Commanders and leaders
- Marques Geraldes Carvalho Vieira; Sebastião Casqueiro; João José Rosa; Gomes de Araújo; António Santy; ; Nbuku of Ganadu;: Musa Molo

Strength
- 80 Portuguese soldiers 4,300 Fula and Mandinka allies 170 Biafadas 120 Grumetes 2 pieces of artillery Total: 4,670 men: Unknown

Casualties and losses
- Unknown: Many dead and wounded

= Battle of Fancá =

The Battle of Fancá (1886) was a military engagement that took place in Fancá, modern-day Gabú, Guinea-Bissau, between Portuguese colonial forces, commanded by Marques Geraldes, supported by local allies under Nbuku, and the forces of Fuladu, led by Musa Molo.

==Background==
The Fuladu kingdom was founded by Alfa Molo in 1869, after his death in 1881, his brother, Bakari Demba, had succeeded him, and later to Musa Molo, Alfa Molo's son. In Geba, the Portuguese found themselves powerless to counter Musa Molo's demands for taxes and levies. However, by 1886, Nbuku, the ruler of Ganadu and one of Musa Molo's provincial chiefs, had grown discontented with his Musa's rule. Seizing the opportunity, the Portuguese asked the Nbuku to form an alliance against Musa Molo. This alliance was solidified, and preparations began for a coordinated military campaign.

==Battle==
On 6 September 1886, Lieutenant Francisco António Marques Geraldes, commanding the Portuguese garrison at Geba, led a force of 80 Portuguese soldiers, supported by 4,300 Fula and Mandinka allies, 170 Biafadas, 120 grumetes, and two pieces of artillery. The coalition launched an assault on the fortified tabanca of Fancá.
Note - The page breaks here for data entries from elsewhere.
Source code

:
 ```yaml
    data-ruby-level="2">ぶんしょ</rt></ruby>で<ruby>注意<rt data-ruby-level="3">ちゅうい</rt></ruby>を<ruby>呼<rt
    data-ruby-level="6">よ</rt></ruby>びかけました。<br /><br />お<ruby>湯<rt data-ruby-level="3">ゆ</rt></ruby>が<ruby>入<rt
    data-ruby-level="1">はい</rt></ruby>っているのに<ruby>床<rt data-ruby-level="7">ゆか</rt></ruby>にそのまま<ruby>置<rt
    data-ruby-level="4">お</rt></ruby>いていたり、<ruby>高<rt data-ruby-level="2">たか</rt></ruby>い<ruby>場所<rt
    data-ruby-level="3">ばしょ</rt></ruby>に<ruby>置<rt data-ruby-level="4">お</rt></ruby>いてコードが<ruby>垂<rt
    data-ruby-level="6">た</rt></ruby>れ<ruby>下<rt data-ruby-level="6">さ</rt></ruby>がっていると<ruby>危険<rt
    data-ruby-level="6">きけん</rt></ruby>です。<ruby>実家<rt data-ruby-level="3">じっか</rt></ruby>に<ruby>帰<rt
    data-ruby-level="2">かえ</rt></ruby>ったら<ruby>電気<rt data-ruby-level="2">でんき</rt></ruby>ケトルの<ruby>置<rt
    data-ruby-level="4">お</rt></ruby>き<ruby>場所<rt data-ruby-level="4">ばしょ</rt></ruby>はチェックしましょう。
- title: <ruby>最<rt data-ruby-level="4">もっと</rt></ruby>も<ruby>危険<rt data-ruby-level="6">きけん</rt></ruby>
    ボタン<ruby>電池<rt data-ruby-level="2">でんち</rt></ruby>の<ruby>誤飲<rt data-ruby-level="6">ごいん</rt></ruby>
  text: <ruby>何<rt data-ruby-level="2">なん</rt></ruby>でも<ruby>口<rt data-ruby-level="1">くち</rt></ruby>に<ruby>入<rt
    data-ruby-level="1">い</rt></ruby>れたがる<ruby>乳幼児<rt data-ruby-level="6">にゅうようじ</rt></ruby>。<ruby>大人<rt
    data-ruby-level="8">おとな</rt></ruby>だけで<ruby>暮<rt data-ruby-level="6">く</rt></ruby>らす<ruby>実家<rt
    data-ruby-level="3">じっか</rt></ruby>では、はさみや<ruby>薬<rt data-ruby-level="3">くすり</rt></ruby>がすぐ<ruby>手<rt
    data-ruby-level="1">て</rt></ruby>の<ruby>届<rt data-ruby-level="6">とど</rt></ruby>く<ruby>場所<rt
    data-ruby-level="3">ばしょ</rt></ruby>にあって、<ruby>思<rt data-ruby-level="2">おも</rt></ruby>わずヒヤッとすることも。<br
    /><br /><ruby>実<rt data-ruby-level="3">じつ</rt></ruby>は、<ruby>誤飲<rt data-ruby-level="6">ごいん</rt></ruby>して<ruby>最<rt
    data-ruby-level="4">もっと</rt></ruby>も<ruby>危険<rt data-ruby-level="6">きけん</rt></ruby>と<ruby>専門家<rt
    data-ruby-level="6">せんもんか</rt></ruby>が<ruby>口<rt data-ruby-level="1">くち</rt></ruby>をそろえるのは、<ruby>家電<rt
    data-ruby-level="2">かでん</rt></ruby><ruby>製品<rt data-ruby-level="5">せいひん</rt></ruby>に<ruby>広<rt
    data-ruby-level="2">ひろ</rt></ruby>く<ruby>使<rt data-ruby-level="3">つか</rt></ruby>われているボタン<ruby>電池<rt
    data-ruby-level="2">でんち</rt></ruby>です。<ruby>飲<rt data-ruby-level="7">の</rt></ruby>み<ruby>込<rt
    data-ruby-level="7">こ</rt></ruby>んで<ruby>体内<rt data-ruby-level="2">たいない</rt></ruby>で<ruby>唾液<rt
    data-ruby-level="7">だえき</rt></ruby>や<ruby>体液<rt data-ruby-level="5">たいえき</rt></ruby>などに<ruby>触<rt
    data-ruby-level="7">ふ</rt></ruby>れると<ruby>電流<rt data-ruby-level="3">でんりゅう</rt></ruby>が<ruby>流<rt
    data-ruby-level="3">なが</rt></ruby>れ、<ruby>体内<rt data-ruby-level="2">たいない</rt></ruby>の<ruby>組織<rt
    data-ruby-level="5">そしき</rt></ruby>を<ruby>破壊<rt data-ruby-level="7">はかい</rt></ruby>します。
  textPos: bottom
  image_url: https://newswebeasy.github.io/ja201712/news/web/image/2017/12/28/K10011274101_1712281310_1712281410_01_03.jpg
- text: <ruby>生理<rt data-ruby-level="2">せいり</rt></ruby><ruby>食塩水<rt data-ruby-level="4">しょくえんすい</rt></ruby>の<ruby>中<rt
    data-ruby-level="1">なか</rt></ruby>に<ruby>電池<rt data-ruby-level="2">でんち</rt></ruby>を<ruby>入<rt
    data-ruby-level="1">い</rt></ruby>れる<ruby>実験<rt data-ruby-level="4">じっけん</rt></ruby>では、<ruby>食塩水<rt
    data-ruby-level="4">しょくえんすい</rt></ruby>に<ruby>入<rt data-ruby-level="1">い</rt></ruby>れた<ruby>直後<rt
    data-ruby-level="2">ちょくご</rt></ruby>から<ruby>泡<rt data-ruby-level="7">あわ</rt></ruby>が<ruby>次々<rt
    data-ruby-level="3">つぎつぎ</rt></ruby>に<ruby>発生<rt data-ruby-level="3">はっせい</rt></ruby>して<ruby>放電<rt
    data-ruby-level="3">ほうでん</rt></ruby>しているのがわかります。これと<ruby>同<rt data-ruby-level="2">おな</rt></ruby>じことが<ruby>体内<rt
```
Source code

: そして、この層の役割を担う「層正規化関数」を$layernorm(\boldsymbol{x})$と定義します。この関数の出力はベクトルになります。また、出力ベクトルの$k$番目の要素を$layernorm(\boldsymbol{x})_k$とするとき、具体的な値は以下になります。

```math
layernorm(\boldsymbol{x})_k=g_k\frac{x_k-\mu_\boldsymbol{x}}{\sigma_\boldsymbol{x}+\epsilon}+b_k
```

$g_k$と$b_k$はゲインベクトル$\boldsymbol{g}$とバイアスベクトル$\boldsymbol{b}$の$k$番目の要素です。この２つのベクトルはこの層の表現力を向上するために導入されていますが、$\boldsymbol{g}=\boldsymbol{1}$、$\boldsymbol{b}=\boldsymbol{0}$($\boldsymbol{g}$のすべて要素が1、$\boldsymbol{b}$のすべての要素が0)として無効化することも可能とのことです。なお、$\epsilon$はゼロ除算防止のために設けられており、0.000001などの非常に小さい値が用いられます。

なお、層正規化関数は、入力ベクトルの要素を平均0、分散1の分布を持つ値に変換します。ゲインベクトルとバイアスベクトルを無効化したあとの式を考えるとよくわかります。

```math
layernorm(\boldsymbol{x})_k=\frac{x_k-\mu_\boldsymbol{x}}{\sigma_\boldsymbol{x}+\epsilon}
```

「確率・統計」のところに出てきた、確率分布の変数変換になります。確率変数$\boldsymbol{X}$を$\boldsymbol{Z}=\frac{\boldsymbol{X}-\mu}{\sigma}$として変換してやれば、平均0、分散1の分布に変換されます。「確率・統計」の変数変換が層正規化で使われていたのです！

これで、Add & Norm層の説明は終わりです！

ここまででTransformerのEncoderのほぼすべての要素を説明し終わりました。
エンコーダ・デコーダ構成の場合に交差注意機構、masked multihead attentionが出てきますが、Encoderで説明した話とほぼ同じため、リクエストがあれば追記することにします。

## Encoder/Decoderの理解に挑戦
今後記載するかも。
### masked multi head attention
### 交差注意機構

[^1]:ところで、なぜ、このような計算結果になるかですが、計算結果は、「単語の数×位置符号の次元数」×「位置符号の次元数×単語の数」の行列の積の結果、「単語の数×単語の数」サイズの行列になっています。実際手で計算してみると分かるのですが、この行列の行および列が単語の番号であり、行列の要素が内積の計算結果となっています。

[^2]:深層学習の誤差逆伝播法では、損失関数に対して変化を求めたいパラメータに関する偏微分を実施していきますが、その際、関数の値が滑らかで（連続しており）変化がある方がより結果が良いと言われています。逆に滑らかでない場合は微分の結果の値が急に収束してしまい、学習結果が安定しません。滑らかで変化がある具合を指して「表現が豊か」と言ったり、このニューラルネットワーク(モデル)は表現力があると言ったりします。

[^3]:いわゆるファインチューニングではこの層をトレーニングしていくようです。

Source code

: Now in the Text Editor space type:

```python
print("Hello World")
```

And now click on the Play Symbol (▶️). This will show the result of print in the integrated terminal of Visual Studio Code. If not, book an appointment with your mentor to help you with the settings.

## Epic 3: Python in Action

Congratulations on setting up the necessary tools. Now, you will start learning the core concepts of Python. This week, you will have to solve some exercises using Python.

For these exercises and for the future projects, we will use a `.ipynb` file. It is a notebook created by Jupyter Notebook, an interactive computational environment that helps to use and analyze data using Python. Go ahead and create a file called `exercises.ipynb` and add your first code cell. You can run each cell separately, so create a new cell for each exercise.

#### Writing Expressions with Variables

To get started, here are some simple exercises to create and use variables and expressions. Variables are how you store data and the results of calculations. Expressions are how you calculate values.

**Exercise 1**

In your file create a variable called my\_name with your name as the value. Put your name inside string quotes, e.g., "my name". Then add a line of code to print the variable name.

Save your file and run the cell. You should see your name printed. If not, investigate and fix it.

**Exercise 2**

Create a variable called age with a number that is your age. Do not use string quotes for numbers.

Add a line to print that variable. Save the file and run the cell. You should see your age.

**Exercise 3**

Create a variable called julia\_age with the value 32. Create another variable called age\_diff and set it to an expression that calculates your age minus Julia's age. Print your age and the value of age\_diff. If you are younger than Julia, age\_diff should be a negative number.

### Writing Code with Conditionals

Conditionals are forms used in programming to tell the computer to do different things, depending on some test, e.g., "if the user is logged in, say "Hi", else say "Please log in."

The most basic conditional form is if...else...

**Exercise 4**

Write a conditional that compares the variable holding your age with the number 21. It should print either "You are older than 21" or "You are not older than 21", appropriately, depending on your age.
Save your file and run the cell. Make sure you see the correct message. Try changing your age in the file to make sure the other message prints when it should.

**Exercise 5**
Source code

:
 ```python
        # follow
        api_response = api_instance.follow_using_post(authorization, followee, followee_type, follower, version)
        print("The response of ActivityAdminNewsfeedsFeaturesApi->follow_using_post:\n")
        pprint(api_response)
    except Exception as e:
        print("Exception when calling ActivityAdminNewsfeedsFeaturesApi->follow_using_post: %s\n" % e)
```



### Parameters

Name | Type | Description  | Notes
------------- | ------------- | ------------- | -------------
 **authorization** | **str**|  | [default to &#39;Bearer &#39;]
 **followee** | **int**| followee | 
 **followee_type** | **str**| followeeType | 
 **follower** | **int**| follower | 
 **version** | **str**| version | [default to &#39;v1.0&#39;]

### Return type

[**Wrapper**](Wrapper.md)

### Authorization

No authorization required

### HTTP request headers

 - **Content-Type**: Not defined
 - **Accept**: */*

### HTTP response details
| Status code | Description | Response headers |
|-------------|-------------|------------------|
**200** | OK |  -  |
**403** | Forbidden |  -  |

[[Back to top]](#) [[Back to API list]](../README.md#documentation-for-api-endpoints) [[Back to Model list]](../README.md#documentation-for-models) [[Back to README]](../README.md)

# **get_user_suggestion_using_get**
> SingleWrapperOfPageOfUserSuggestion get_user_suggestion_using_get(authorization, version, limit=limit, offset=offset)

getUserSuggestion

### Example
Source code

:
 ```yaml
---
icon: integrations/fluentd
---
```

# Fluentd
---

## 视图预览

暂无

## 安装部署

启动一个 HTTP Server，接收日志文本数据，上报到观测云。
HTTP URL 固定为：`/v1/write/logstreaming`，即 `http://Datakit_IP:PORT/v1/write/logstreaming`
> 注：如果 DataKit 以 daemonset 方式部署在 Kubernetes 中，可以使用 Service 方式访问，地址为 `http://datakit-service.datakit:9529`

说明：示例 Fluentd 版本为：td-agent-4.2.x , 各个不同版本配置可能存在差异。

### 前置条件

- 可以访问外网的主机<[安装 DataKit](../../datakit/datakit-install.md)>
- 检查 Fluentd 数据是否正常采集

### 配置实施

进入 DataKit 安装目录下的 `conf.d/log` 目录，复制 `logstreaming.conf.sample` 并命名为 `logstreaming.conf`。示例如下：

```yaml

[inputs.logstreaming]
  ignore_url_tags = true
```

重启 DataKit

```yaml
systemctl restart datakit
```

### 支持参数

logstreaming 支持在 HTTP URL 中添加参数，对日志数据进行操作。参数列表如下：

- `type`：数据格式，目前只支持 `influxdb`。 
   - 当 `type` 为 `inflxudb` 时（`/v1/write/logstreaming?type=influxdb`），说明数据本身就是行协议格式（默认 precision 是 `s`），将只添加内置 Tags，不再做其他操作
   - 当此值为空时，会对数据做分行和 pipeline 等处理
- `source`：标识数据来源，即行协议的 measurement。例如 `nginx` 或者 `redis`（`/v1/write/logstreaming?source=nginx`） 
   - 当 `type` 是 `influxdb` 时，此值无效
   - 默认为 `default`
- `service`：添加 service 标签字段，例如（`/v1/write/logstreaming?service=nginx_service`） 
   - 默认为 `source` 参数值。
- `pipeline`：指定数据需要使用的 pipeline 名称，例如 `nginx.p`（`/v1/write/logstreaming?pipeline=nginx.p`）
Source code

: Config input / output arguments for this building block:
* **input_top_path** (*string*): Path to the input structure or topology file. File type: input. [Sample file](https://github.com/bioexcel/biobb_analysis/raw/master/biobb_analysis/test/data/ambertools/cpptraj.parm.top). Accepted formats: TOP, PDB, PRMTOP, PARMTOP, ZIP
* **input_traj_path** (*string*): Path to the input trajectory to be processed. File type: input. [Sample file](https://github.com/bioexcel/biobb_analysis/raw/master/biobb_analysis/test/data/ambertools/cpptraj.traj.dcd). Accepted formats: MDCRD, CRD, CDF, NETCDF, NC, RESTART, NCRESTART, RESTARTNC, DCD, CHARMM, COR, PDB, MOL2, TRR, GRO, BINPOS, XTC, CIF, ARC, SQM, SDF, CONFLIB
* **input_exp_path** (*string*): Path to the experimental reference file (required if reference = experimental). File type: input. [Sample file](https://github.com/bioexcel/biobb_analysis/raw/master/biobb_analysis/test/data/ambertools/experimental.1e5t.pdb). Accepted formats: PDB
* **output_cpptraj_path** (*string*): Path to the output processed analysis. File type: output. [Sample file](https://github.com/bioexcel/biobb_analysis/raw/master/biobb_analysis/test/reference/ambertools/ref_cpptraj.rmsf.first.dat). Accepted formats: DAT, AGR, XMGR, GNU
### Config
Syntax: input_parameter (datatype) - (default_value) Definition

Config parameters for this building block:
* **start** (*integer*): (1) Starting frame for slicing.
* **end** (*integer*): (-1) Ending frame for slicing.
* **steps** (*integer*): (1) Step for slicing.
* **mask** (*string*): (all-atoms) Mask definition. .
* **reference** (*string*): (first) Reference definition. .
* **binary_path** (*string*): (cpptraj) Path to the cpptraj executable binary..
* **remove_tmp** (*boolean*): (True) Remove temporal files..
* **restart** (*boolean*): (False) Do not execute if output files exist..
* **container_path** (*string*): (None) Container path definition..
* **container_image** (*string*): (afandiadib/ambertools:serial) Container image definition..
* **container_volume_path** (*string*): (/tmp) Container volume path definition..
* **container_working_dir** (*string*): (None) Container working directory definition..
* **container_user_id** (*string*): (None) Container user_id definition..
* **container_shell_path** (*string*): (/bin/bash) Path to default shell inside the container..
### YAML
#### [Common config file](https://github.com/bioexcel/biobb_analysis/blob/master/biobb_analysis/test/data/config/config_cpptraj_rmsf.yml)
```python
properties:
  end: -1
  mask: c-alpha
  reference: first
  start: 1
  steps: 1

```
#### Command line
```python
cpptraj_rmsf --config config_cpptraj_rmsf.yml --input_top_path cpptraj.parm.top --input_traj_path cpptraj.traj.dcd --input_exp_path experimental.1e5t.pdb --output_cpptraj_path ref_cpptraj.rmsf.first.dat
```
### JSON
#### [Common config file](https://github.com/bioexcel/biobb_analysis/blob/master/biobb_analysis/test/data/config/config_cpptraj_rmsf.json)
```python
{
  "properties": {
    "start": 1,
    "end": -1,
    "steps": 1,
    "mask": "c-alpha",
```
The battle lasted three hours, during which Musa Molo's forces resisted fiercely but were ultimately overwhelmed. The Portuguese and allied forces forced Musa Molo and his warriors to abandon their positions. Retreating north to Casamance, Musa Molo left behind the dead and wounded.

==Aftermath==
After their victory, the Portuguese began incorporating parts of Fuladu into the newly proclaimed province of "Guiné Portuguesa."
The operations would finish on September 15, but Marques Geraldes would lead another campaign against Musa Molo in 1889–1891.